Stigma And Sympathy Affect Who Hears Your Secrets

Nov 05, 2014 at 7:42 AM ET

Knowing that 1 in 3 women will have an abortion in their lifetime, it’s very likely that the average person can attest to knowing at least one woman who has undergone the procedure, whether she’s a family member, partner or friend. But according to a new study by New York University’s Department of Sociology, that likelihood depends greatly on your personal views.

After surveying 1,600 adults about their knowledge of other people’s abortion and miscarriage experiences, researchers found that people who identify as pro-life were less likely to hear about friends or family members who have undergone the procedure than those who see themselves as pro-choice.

Specifically, people who believe that abortion should be illegal under any circumstance were 21 percent less likely to hear about another’s abortion, while those who believe that abortion should be legal only in cases of rape and incest were 12 percent less likely to be confided with that information.

In other words, pro-life Americans are more likely to have an inaccurate perception of their social circles when it comes to the issue of abortion. They’re not in on the secret.

“Americans who are opposed to abortion are less likely to hear that their sister, mother or friend had an abortion than their pro-choice peers,” says Sarah K. Cowan, an assistant professor in NYU’s Department of Sociology and the study’s author. “Abortions are often kept secret both by women who have had them and by their confidants. Moreover, abortions are especially likely to be kept secret from those who are pro-life. These disclosure differences affect who hears about others’ abortions and may help explain the relative stability of Americans’ opinions on abortion.”

Regardless of policy changes over the years, views on abortion have remained relatively stagnant and sharply divided since the 1980s, with 47 percent of Americans currently describing themselves as pro-choice and 46 percent as pro-life.

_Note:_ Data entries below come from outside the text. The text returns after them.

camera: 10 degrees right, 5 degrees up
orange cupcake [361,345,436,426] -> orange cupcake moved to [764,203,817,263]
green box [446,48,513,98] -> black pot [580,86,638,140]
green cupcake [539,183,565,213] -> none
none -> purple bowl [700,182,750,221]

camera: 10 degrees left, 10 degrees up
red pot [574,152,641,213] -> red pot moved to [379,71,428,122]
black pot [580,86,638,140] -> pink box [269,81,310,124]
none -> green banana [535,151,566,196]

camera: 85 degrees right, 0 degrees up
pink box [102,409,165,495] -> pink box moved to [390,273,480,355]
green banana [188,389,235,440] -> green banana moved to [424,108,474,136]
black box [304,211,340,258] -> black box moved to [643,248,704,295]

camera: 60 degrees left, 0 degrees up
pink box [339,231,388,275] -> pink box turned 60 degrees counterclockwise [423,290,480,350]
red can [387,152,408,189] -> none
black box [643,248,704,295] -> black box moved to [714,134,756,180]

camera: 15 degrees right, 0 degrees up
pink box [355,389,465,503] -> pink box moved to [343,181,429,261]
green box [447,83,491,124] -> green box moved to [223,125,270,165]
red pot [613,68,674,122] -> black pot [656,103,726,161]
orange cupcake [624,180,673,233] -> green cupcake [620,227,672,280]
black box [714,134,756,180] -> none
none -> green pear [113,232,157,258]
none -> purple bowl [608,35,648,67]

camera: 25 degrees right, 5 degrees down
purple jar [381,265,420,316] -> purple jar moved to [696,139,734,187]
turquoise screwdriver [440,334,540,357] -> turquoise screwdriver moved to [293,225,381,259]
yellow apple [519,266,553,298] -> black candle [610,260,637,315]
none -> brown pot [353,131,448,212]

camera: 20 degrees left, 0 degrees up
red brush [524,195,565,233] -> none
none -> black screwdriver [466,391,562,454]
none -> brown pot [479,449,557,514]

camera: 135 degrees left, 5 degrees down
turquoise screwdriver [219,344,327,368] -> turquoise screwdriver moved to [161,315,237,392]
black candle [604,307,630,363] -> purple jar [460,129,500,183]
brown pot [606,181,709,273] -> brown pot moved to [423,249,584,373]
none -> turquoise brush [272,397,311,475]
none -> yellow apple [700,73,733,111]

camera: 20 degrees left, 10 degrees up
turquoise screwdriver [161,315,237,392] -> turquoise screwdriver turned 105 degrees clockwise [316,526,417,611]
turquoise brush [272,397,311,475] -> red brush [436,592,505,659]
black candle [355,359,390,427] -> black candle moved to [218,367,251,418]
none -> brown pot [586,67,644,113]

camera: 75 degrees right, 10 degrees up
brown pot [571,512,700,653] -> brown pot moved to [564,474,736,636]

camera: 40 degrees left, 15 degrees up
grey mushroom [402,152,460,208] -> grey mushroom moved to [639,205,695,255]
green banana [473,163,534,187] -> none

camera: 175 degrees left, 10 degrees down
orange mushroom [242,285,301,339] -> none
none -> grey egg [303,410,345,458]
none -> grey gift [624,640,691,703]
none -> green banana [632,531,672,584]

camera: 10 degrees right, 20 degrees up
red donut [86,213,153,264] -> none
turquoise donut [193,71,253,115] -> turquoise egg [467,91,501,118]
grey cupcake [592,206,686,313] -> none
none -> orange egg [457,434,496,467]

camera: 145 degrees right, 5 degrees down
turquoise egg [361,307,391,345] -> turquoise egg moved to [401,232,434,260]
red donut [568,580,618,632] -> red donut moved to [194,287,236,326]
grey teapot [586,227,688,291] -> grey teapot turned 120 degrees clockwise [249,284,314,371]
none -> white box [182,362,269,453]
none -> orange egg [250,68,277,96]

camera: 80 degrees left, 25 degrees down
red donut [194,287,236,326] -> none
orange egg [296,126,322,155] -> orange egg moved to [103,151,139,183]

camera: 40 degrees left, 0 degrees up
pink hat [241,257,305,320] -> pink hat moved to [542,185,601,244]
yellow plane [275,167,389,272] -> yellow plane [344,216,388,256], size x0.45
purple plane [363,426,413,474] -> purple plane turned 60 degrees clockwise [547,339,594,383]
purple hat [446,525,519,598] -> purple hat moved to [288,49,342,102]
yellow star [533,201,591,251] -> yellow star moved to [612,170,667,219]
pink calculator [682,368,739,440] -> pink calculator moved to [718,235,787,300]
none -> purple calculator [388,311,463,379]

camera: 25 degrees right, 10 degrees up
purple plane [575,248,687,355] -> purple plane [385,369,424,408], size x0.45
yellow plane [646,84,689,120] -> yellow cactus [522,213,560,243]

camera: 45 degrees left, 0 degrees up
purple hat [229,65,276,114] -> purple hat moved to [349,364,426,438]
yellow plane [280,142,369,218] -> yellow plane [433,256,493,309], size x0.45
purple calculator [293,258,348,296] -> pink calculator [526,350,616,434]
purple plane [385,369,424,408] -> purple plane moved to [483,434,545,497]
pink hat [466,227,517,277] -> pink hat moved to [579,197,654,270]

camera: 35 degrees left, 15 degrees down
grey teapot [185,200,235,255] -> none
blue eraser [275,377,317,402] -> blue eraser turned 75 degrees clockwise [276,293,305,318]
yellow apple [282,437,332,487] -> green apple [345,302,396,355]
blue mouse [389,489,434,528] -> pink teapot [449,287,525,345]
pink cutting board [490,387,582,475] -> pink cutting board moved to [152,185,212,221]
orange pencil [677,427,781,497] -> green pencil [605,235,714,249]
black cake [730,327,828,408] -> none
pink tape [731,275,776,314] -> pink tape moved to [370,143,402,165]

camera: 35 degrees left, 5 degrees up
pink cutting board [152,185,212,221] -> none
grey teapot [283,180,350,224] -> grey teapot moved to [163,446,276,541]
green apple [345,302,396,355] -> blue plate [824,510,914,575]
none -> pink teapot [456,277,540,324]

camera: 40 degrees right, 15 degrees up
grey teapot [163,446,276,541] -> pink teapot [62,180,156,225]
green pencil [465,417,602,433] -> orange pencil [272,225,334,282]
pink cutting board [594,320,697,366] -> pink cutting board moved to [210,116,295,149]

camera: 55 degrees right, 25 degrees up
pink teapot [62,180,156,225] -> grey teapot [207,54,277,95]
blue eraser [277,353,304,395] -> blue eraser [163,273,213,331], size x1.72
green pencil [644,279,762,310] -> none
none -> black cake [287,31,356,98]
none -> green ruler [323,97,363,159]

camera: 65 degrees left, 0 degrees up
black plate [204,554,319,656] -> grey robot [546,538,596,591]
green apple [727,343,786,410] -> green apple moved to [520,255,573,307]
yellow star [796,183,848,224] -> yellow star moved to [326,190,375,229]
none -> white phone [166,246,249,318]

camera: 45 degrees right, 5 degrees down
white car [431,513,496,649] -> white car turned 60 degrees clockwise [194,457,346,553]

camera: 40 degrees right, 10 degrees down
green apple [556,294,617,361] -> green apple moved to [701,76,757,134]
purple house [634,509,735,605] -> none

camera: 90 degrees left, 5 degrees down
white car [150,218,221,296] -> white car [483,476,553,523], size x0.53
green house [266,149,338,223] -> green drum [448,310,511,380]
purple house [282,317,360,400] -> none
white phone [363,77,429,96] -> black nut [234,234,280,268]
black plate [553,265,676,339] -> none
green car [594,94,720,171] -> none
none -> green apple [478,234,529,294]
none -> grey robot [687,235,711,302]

Cowan’s explantation makes sense in that pro-lifers’ opinions would be expected to shift if they were exposed to the personal abortion stories of friends and loved ones.

Even after controlling for factors such as race, age, religion, political party affiliation and religious service attendance, pro-life people were still substantially less likely to hear about others’ abortions.

“American women of all backgrounds have abortions, but pro-choice Americans are more likely to hear of them than their peers who are opposed to legalized abortion,” Cowan says.

Conversely, Cowan found that women were more likely to tell someone about their miscarriage than they were their abortion, despite the fact that abortions are actually slightly more common. According to the survey, 77 percent of women who had a miscarriage told someone else, while only 66 percent of women who had an abortion disclosed their secret. Additionally, 79 percent of those surveyed had heard of a friend’s miscarriage, while only 52 percent had heard of their abortion.

These numbers reinforce the fact that abortion, despite being common, is still highly stigmatized.

“A third of women who have had an abortion have kept it a secret from someone with whom they usually talk about personal matters,” said Cowan. “People keep abortions—their own and others’—a secret for reasons of privacy and to protect the woman who had the abortion from stigma.”